◆ **Supplied text**:
= Beginning of Section =

In 2020, the way utilities charge customers and the business models they use could change electricity users’ role in the energy transition and support the enhanced adoption of new technologies.
Only about 6% of U.S. electricity customers now pay through rates that give them a role in the types of energy they use and when they use it. The rest use a rate that discourages customer interest, encourages no change in the power mix and gives utilities no motive to evolve, according to advocates for more dynamic rates. But 2020 promises major advances by state regulators in rate design and power provider incentives.
Efforts by state regulators and legislators in 2020 will show "the power of the states over the future of the electricity system in the absence of federal action," Energy Innovation (EI) Director of Electricity Policy Michael O’Boyle told Utility Dive. "States can and will move on their own and they are creating a framework and a foundation for change."

= End of Section =

◆ **Problem statement**:
Reproduce verbatim the portion of the passage on utility rates between "Only about 6%" and "power provider incentives.", inclusive. Rely on the passage on utility rates and nothing else.

◆ **Collected material**:
= Beginning of Section =

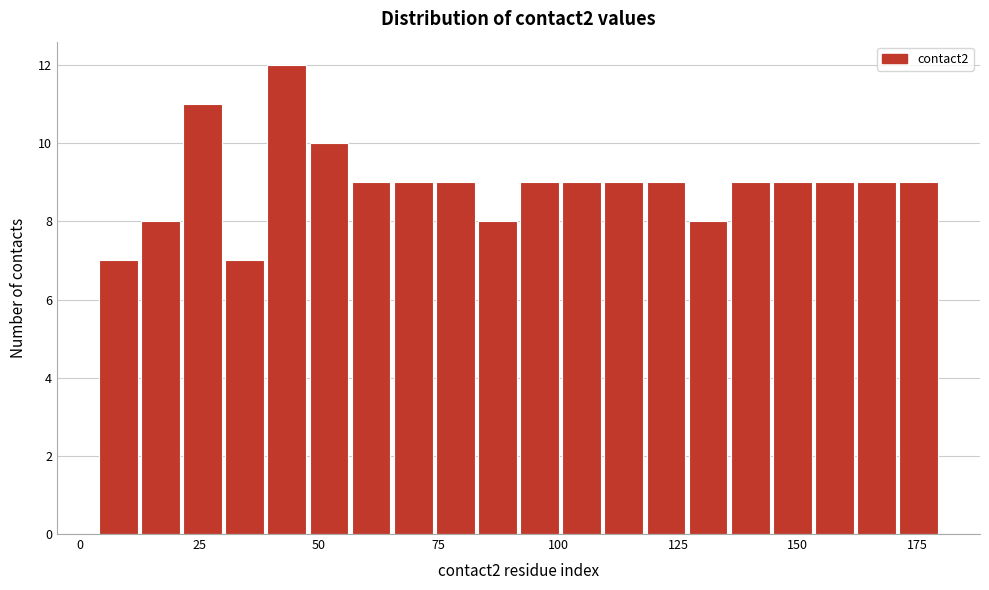

Read against the x-axis, roughly where is the centre of the tallest bar?

45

= End of Section =

◆ **Answer section**:
Only about 6% of U.S. electricity customers now pay through rates that give them a role in the types of energy they use and when they use it. The rest use a rate that discourages customer interest, encourages no change in the power mix and gives utilities no motive to evolve, according to advocates for more dynamic rates. But 2020 promises major advances by state regulators in rate design and power provider incentives.